While it is generally advisable to have a lawyer involved in anything as potentially complicated as a divorce, the laws governing divorce in Utah do allow for individuals to file for divorce without the assistance of a Utah divorce lawyer. In fact, the state court system has gone one better and established a computer system, Quick Court, to assist the individual in completing the necessary paperwork to file for divorce. Detailed information about the use of the Quick Court system can be obtained from the Administrative Office of the Courts.
Either party to the marriage can initiate a divorce in Utah. This action does not require the consent of the other party to either apply for the divorce or for the divorce to be granted. Of course, if one party has objections to the divorce or any element of the agreements that are elements of the divorce, a series of hearings before a judge, there are no jury trials for divorce in Utah, will be required before the divorce will be granted. Even in a contested divorce representation by a Utah divorce lawyer is not required, but it is certainly advised.
If both parties to the marriage can agree to the divorce, division of assets, procedures for paying their common debts and support requirements, and there are no minor children in the marriage, the divorce procedure is relatively simple and may require no appearance before the judge. Written, signed agreements on these matters will usually be given pro forma approval by the judge as long as the rights of both parties are appropriately protected.

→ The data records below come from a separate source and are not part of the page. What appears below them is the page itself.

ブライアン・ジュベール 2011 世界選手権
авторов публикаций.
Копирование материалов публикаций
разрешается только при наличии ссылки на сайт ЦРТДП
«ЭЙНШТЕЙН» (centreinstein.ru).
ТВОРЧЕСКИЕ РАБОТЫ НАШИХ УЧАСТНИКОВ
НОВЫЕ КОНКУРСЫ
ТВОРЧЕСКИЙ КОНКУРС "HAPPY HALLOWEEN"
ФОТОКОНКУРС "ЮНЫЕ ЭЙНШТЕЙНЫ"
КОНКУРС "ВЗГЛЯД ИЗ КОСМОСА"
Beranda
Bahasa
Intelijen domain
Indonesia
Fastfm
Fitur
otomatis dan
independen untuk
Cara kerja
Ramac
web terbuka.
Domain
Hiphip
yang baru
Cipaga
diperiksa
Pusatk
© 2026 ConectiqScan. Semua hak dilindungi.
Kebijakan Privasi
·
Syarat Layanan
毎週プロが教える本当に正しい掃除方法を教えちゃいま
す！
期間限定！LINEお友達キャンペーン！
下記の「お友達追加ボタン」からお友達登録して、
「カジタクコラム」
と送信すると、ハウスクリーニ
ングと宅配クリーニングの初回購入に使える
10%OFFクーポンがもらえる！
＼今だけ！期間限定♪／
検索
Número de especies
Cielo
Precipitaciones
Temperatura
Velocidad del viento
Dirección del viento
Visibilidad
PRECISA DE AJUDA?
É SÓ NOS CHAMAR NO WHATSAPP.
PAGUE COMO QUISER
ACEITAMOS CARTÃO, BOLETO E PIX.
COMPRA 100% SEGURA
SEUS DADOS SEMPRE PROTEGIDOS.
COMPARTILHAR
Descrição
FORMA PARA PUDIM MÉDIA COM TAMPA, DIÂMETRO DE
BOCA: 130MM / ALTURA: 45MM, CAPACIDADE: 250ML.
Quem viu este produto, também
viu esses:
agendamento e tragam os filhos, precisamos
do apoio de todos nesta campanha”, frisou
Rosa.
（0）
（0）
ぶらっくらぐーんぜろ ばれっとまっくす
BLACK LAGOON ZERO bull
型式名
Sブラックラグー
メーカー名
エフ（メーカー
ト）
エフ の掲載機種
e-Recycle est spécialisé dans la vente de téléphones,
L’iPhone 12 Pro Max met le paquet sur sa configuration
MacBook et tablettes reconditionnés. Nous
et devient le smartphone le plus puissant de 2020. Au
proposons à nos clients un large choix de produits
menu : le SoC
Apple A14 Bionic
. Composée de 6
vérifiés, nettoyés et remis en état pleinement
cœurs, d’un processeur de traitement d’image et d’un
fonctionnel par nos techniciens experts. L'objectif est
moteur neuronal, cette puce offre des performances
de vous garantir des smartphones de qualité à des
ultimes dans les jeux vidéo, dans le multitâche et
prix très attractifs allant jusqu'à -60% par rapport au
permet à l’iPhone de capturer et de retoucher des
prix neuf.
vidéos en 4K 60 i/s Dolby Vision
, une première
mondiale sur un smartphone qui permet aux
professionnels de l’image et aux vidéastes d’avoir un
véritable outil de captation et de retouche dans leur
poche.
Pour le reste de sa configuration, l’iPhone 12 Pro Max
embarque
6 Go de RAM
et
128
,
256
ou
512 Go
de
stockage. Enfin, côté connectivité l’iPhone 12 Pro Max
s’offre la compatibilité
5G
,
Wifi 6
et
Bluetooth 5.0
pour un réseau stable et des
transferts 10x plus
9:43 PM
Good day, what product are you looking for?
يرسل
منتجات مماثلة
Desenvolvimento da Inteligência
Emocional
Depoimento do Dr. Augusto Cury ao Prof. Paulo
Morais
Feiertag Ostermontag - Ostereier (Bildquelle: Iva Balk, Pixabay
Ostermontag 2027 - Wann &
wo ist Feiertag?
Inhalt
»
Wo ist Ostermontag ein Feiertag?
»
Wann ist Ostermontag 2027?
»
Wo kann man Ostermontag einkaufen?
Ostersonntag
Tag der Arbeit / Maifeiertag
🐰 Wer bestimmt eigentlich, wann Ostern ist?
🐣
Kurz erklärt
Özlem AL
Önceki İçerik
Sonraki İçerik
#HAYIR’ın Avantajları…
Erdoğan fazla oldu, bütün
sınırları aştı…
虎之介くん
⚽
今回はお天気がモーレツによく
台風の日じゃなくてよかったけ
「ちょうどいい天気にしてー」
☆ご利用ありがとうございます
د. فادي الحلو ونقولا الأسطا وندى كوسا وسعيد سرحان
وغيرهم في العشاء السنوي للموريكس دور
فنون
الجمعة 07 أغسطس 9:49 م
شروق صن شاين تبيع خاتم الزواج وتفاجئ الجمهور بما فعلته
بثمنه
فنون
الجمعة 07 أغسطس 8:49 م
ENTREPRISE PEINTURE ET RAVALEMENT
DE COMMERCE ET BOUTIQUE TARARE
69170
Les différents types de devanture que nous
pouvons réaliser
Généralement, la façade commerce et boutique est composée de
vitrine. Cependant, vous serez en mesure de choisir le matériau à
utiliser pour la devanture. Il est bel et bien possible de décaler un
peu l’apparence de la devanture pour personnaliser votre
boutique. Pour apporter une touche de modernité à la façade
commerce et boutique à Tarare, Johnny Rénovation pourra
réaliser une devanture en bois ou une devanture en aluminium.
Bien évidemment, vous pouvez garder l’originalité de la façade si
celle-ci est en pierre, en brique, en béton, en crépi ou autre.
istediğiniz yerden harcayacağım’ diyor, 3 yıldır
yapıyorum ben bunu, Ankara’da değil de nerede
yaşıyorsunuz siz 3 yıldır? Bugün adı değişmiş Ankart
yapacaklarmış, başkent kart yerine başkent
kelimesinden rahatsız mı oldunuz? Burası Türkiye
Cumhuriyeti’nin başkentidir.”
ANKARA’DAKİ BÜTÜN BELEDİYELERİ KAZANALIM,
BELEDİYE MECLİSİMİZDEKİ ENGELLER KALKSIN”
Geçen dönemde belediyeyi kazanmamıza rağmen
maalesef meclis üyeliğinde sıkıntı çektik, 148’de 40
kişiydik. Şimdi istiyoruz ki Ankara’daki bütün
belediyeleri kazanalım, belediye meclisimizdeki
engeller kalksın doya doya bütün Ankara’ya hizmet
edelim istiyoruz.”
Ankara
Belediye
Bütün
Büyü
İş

In the event that there are minor children involved in the divorce in Utah, the divorce procedure becomes a little more complex, even if there is agreement on all matters. After all, the judge has to ensure that the rights and welfare of the children are protected in the divorce agreement. In addition the state requires that both parties attend a two-hour training session before appearing in court. This training will cover the impacts of divorce on children as well as the legal responsibilities that both parents have for the support of the child or children involved in the divorce.
If the parties to the divorce cannot agree on all of the matters to be settled, even after mediation, the court will make the appropriate decisions. In many jurisdictions the initial hearings will be held before a commissioner that specializes in divorce proceedings. Even though the final determination will be made by the judge, the state of Utah has provided detailed guidance in many of these matters. Both child support and alimony rules are fairly detailed and usually followed by the judge in all but the most extreme circumstances.
While divorce is not an action to be entered into lightly, divorce in Utah does not have to be complicated legally. If both parties to the divorce can enter into agreements on such issues as child custody and support, division of assets and responsibility for debts, and provisions for alimony, the judge will review the agreements and approve them if the rights of all parties are legitimately protected.